+++ RECORDS FOR THIS EXERCISE

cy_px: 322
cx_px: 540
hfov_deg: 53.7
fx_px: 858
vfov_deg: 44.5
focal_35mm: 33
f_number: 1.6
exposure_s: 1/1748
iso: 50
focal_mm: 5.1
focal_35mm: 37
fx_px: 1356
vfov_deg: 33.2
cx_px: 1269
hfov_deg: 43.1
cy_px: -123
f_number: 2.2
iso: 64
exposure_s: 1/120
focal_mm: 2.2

++++++
+++ RECORDS FOR THIS EXERCISE

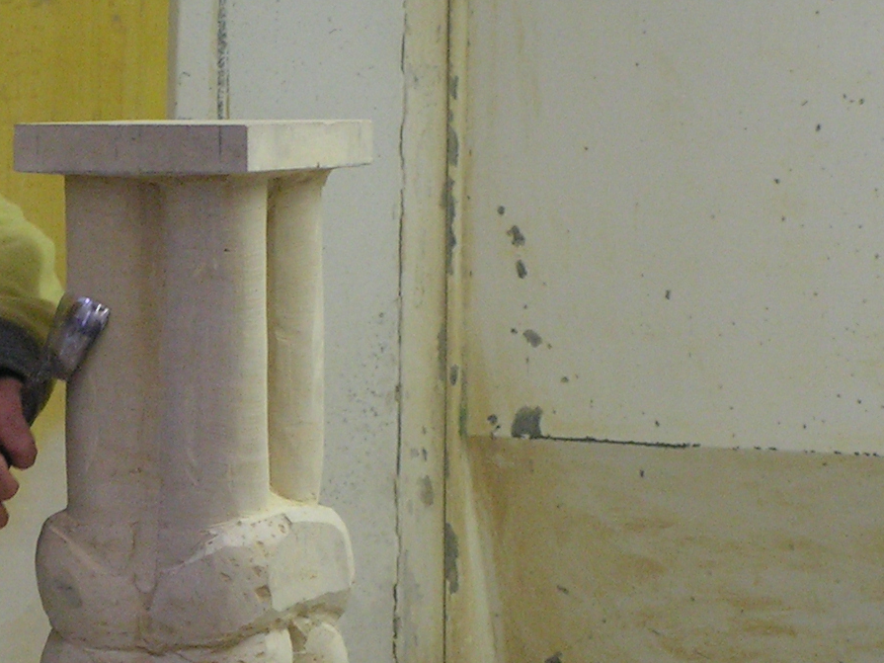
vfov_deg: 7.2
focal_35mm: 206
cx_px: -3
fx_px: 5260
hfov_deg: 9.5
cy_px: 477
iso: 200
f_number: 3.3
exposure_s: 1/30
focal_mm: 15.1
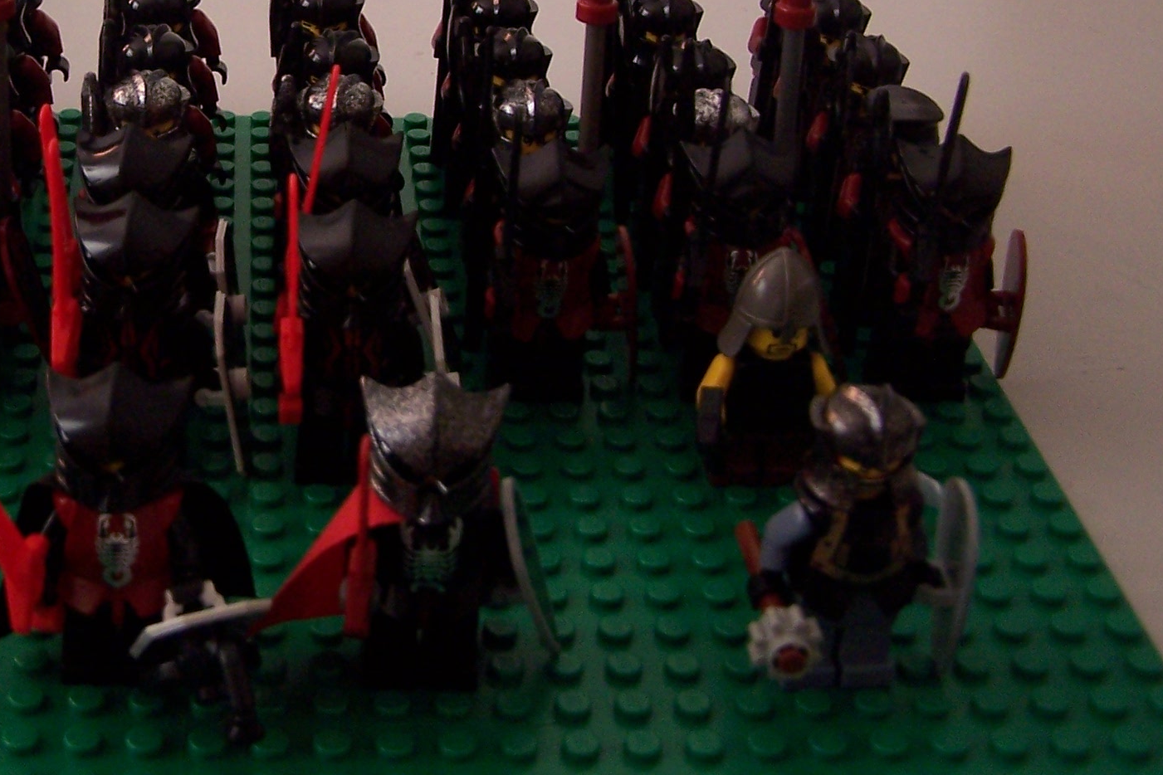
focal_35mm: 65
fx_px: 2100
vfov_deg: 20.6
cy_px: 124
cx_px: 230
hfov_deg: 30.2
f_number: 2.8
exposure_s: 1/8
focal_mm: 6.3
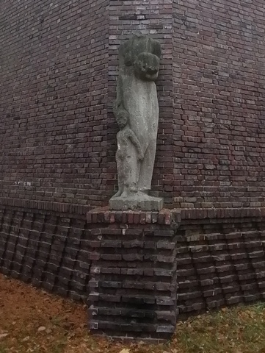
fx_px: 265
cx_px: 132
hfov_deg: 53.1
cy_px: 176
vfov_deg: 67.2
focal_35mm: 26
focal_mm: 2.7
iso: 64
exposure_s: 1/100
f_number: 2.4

++++++

**ASSIGNMENT**
For this exercise, output exactly the lines above from the line with "hfov_deg: 53.1" to the line with "f_number: 2.4", counting both, and leave out the rest.

**TASK RESPONSE**
hfov_deg: 53.1
cy_px: 176
vfov_deg: 67.2
focal_35mm: 26
focal_mm: 2.7
iso: 64
exposure_s: 1/100
f_number: 2.4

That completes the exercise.